INSTRUCTIONS TO FOLLOW = Scan the records for the string "root" and copy every line that holds it.

MATERIALS PROVIDED =
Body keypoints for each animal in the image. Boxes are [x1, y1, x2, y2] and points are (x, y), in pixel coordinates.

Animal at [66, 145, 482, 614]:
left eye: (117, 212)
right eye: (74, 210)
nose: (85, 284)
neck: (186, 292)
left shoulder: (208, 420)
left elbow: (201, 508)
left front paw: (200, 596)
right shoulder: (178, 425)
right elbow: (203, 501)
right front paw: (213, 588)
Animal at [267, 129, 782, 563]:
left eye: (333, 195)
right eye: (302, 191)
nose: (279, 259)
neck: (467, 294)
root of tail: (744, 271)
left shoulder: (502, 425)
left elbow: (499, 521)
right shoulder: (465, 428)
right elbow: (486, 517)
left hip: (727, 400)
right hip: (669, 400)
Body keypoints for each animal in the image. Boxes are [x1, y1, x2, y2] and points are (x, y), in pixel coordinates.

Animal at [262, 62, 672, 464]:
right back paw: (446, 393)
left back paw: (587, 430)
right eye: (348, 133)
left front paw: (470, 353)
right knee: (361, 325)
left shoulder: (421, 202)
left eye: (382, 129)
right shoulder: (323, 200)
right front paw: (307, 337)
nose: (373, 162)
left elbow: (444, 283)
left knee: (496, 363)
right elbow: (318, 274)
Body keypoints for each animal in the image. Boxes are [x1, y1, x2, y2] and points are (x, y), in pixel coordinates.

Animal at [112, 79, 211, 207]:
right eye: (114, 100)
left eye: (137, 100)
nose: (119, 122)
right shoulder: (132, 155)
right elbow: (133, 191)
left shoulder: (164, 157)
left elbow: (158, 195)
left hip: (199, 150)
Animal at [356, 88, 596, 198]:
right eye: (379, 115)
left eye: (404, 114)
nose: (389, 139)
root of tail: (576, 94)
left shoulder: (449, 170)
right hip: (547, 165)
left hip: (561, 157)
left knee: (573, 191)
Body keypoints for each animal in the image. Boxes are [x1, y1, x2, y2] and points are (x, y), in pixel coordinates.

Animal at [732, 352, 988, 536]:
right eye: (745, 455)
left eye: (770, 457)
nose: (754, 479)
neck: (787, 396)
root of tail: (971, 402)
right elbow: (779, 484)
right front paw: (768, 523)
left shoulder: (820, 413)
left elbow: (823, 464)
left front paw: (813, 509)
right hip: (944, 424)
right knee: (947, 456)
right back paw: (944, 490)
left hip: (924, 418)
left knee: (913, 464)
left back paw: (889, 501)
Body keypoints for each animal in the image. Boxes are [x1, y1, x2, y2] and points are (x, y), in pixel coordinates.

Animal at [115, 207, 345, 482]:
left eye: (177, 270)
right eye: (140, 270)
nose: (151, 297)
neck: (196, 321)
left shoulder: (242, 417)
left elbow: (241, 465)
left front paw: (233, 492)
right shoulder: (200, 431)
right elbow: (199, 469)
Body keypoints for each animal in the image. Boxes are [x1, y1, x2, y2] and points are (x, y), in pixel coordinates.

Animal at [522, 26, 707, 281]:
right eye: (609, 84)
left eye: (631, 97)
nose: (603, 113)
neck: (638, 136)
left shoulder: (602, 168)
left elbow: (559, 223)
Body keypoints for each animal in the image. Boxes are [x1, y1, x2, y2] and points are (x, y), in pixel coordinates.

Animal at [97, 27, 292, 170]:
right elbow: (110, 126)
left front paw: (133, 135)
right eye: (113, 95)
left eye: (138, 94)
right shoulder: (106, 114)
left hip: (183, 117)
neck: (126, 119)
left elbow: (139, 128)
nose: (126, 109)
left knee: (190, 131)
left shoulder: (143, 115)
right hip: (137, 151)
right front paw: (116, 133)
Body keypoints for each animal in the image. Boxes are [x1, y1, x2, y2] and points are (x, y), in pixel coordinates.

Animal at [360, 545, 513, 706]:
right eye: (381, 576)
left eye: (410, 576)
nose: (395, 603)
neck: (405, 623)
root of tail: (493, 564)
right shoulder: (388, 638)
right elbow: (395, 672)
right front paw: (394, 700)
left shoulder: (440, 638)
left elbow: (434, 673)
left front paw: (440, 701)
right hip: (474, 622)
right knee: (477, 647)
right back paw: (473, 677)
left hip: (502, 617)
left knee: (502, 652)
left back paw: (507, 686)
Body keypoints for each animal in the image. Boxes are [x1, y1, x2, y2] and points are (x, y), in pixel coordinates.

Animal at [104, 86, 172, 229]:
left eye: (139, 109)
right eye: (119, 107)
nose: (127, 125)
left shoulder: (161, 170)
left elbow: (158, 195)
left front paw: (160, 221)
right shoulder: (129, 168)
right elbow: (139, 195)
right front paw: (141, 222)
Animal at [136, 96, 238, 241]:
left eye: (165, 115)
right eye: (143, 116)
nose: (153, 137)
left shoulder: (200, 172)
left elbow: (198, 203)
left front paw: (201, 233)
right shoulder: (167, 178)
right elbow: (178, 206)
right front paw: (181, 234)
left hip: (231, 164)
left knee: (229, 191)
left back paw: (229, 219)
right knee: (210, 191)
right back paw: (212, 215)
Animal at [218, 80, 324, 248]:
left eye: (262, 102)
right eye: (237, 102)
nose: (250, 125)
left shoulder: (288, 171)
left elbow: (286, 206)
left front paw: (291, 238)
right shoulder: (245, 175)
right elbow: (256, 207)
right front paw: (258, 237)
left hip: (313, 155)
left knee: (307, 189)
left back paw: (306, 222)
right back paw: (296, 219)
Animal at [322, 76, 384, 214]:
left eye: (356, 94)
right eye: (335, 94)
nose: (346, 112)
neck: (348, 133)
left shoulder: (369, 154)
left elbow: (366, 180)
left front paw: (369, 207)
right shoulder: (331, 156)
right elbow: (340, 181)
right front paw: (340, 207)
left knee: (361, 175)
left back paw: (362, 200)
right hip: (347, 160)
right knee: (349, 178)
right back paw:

RESULT OF THIS TASK =
root of tail: (744, 271)
root of tail: (576, 94)
root of tail: (971, 402)
root of tail: (493, 564)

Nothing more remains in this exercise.